◆ **REQUIRED WORK**: Across the entries below, how many lines have the word "left" in them? Respond with only the number.

Entries taken from a collection
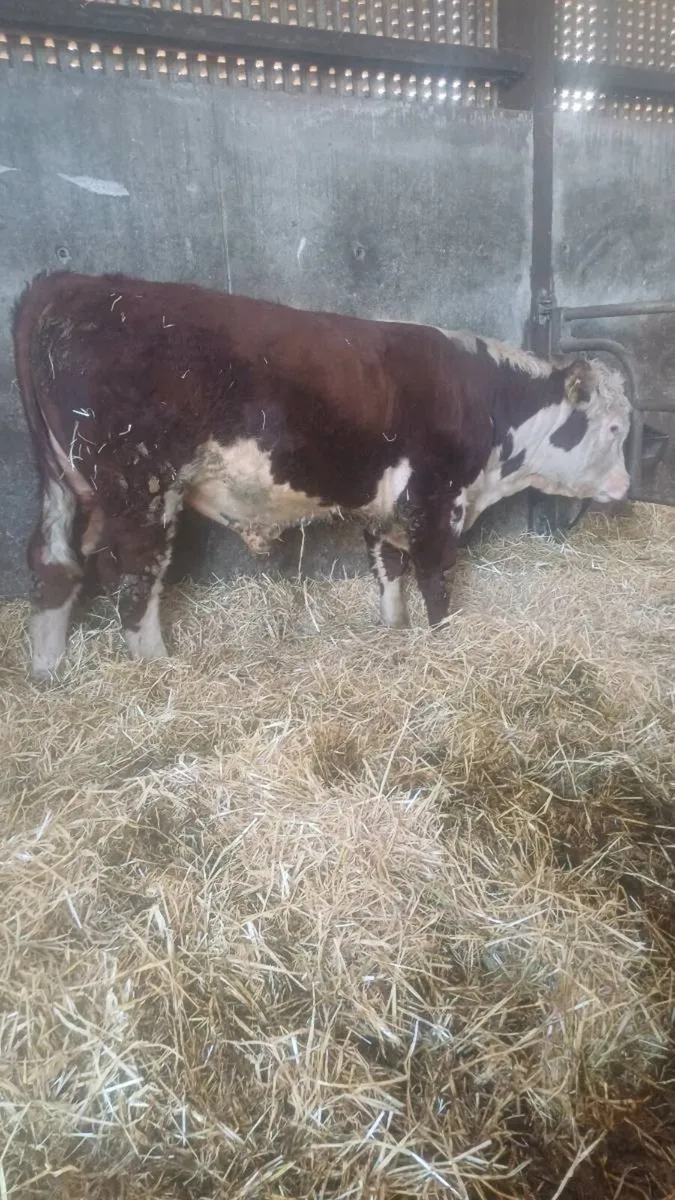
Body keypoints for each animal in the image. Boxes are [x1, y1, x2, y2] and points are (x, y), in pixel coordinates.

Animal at [13, 271, 631, 680]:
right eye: (617, 428)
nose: (626, 488)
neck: (489, 402)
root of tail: (69, 282)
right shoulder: (436, 499)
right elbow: (434, 580)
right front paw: (441, 642)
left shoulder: (388, 503)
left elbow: (388, 571)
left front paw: (393, 631)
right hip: (141, 488)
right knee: (135, 585)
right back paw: (160, 673)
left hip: (64, 483)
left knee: (54, 567)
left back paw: (48, 675)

◆ **WRITTEN RESPONSE**: 6